The bay was designated as a Ramsar site under the Ramsar Convention in 2004, being an area of around 59000 hectare of international importance to wetland birds. It has also been identified as an Important Bird Area. It is visited from October to March each year by large numbers of migratory shorebirds which overwinter here, including 23% of the world population of the Hudsonian godwit (Limosa haemastica) and over 88% of the American population of red knot (Calidris canutus).
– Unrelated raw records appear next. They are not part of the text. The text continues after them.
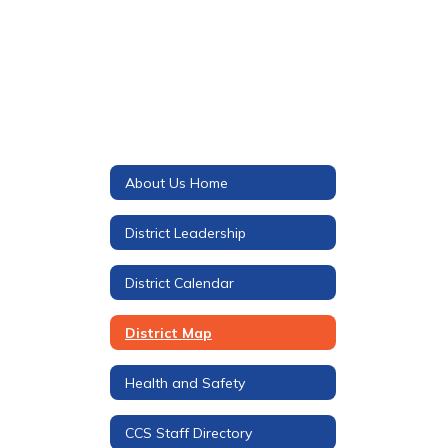
About Us Home
District Leadership
District Calendar
District Map
Health and Safety
CCS Staff Directory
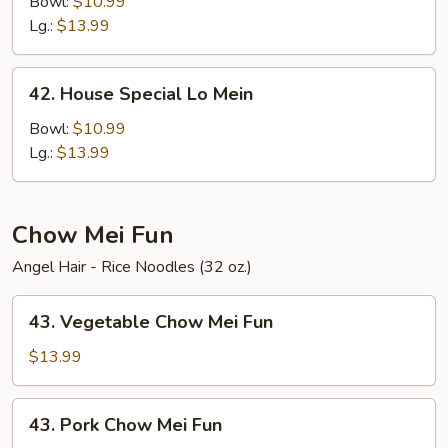
Lo
Bowl:
$10.99
Mein
Lg.:
$13.99
42.
42. House Special Lo Mein
House
Special
Bowl:
$10.99
Lo
Lg.:
$13.99
Mein
Chow Mei Fun
Angel Hair - Rice Noodles (32 oz.)
43.
43. Vegetable Chow Mei Fun
Vegetable
Chow
$13.99
Mei
Fun
43.
43. Pork Chow Mei Fun
Pork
Other migratory and domestic species include the white-rumped sandpiper (Calidris fuscicollis), the Magellanic plover (Pluvianellus socialis) and the Chilean flamingo (Phoenicopterus chilensis), as well as Baird's sandpiper (Calidris bairdii), the sanderling (Calidris alba), the rufous-chested plover (Charadrius modestus), the two-banded plover (Charadrius falklandicus), the whimbrel (Numenius phaeopus), the Magellanic oystercatcher (Haematopus leucopodus), the American oystercatcher (Haematopus palliatus) and the kelp gull (Larus dominicanus).

==Flora and fauna==
Precipitation is very low in this area and the vegetation on the Patagonian steppe land is largely dominated by the grasses Festuca spp., while the saltmarshes are covered by succulent plants such as the glasswort Salicornia ambigua and the seablite Suaeda argentinensis. The mud flats provide habitat for bivalve molluscs and various polychaete worms, as well as many other invertebrates, and these provide food for the shore birds. Cetaceans visit the bay and sometimes get stranded on the mudflats, with 21 different species having been recorded.